On my 6 core i7-3970X (HT On) I set affinity to the even numbered cores (0,2,4,6,8,10) and turned on a chess engine with 6 threads. Instead of seeing the CPU load go to a solid 50% as it does without affinity set, it went to 33.3% as Win7 scheduled the six threads on 4 of the available 6 cores. I used affinity to force the threads onto the unused cores and back. I found that getting it to schedule 5 of 6 cores I selected wasn't too hard, but getting 6 of 6 was very difficult and random. Each test Win7 randomly would decide not to schedule a different core.
I ran this test because I suspected that Windoze moving the 6 threads around during analysis might have been causing the overhead and my theory was that if I could prevent it from happening the overhead would be reduced. I was never able to successfully lock the engine to the cores I selected. This prevented me from running that test with the required repetition to show significant results. Try it yourself.
It would be interesting for someone running native Linux to report what happens when setting affinity and what if any overhead there is with HT On versus Off. (I only have Linux VMs).
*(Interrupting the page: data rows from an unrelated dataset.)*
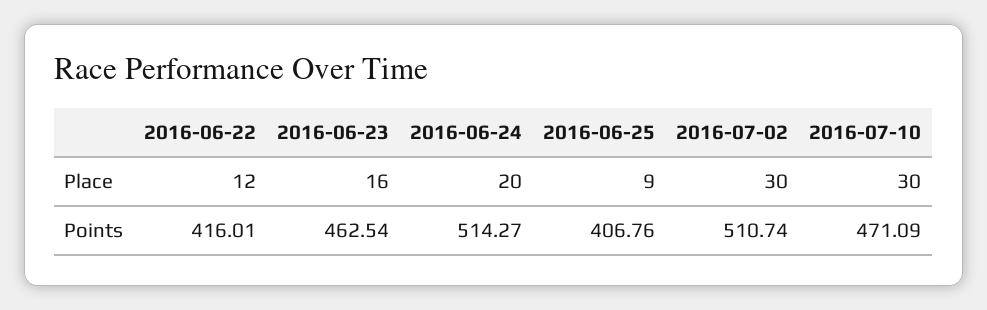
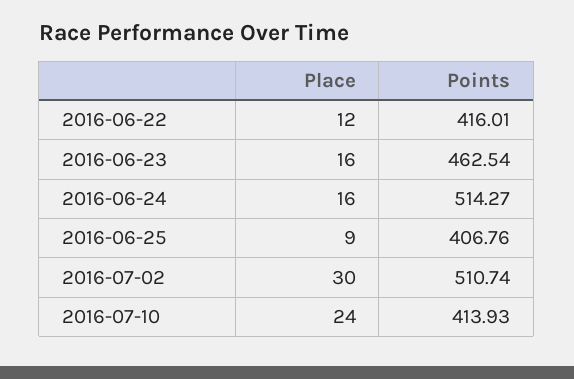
  {
    "2016-06-22": {
      "Place": 12,
      "Points": 416.01
    },
    "2016-06-23": {
      "Place": 16,
      "Points": 462.54
    },
    "2016-06-24": {
-     "Place": 20,
+     "Place": 16,
      "Points": 514.27
    },
    "2016-06-25": {
      "Place": 9,
      "Points": 406.76
    },
    "2016-07-02": {
      "Place": 30,
      "Points": 510.74
    },
    "2016-07-10": {
-     "Place": 30,
+     "Place": 24,
-     "Points": 471.09
+     "Points": 413.93
    }
  }

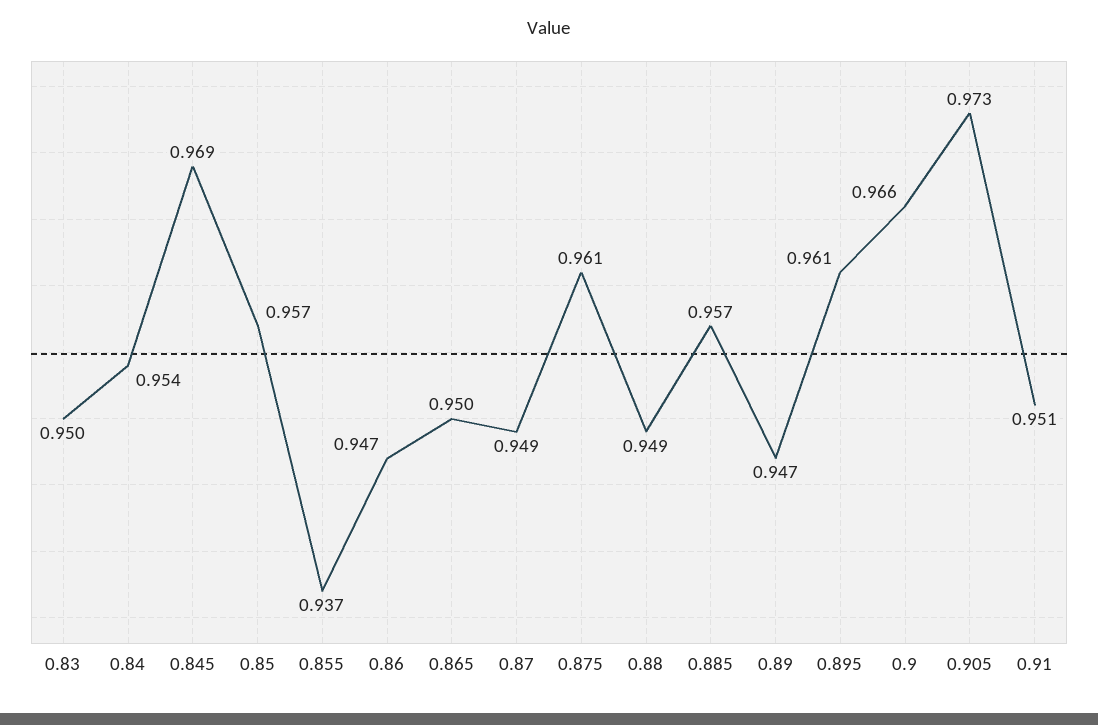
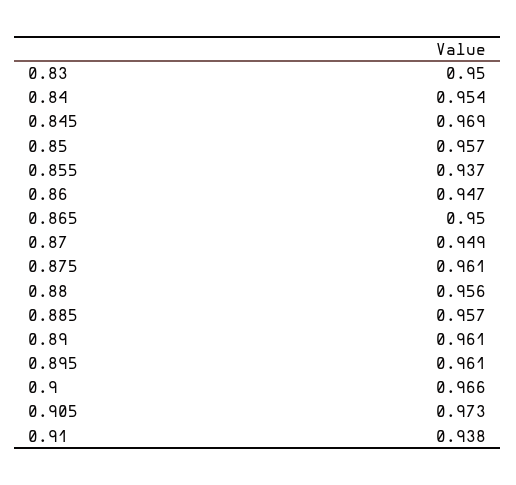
  {
    "0.83": 0.95,
    "0.84": 0.954,
    "0.845": 0.969,
    "0.85": 0.957,
    "0.855": 0.937,
    "0.86": 0.947,
    "0.865": 0.95,
    "0.87": 0.949,
    "0.875": 0.961,
-   "0.88": 0.949,
+   "0.88": 0.956,
    "0.885": 0.957,
-   "0.89": 0.947,
+   "0.89": 0.961,
    "0.895": 0.961,
    "0.9": 0.966,
    "0.905": 0.973,
-   "0.91": 0.951
+   "0.91": 0.938
  }

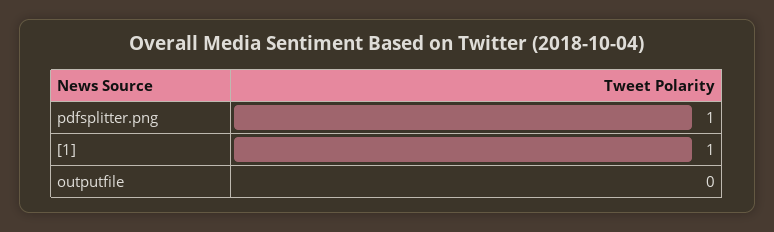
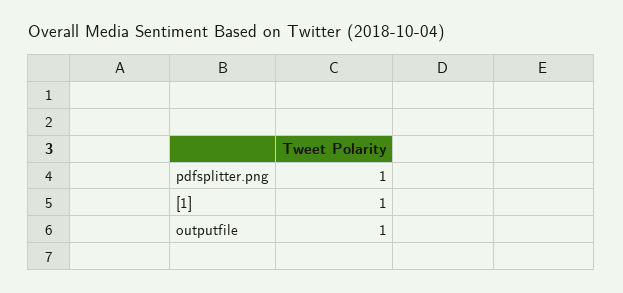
  {
    "pdfsplitter.png": 1,
    "[1]": 1,
-   "outputfile": 0
+   "outputfile": 1
  }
All that said, I still don't find a 3% or lower hit from running HT On enough to turn off this useful feature. One program I wrote that searches a puzzle space that can be clearly divided into n CPU sections with no overlap in the search space between threads ran on 12 threads with a speed as if it was running on 7 physical cores when compared to spawning 6 threads. This obviously was not a chess program and didn't have the inherent issues of such. The calculations this program completed took weeks and therefore the speed increase was quite significant for me. I'll take a free extra core any day.